Aim of the task: Could you output every line of the records below unchanged, leaving the pictures out of your answer?

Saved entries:

Start of Block

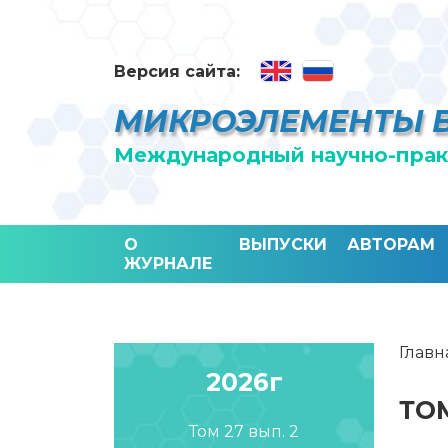
Версия сайта:
МИКРОЭЛЕМЕНТЫ 
Международный научно-прак
О
ВЫПУСКИ
АВТОРАМ
ЖУРНАЛЕ
Главн
2026г
ТОМ
Том 27 вып. 2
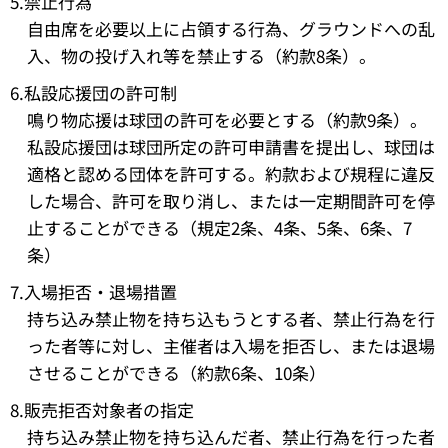
5.禁止行為
自由席を必要以上に占領する行為、グラウンドへの乱
入、物の投げ入れ等を禁止する（約款8条）。
6.私設応援団の許可制
鳴り物応援は球団の許可を必要とする（約款9条）。
私設応援団は球団所定の許可申請書を提出し、球団は
適格と認める団体を許可する。約款および規程に違反
した場合、許可を取り消し、または一定期間許可を停
止することができる（規定2条、4条、5条、6条、7
条）
7.入場拒否・退場措置
持ち込み禁止物を持ち込もうとする者、禁止行為を行
った者等に対し、主催者は入場を拒否し、または退場
させることができる（約款6条、10条）
8.販売拒否対象者の指定
持ち込み禁止物を持ち込んだ者、禁止行為を行った者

End of Block

Exercise result:
Версия сайта:
МИКРОЭЛЕМЕНТЫ 
Международный научно-прак
О
ВЫПУСКИ
АВТОРАМ
ЖУРНАЛЕ
Главн
2026г
ТОМ
Том 27 вып. 2
5.禁止行為
自由席を必要以上に占領する行為、グラウンドへの乱
入、物の投げ入れ等を禁止する（約款8条）。
6.私設応援団の許可制
鳴り物応援は球団の許可を必要とする（約款9条）。
私設応援団は球団所定の許可申請書を提出し、球団は
適格と認める団体を許可する。約款および規程に違反
した場合、許可を取り消し、または一定期間許可を停
止することができる（規定2条、4条、5条、6条、7
条）
7.入場拒否・退場措置
持ち込み禁止物を持ち込もうとする者、禁止行為を行
った者等に対し、主催者は入場を拒否し、または退場
させることができる（約款6条、10条）
8.販売拒否対象者の指定
持ち込み禁止物を持ち込んだ者、禁止行為を行った者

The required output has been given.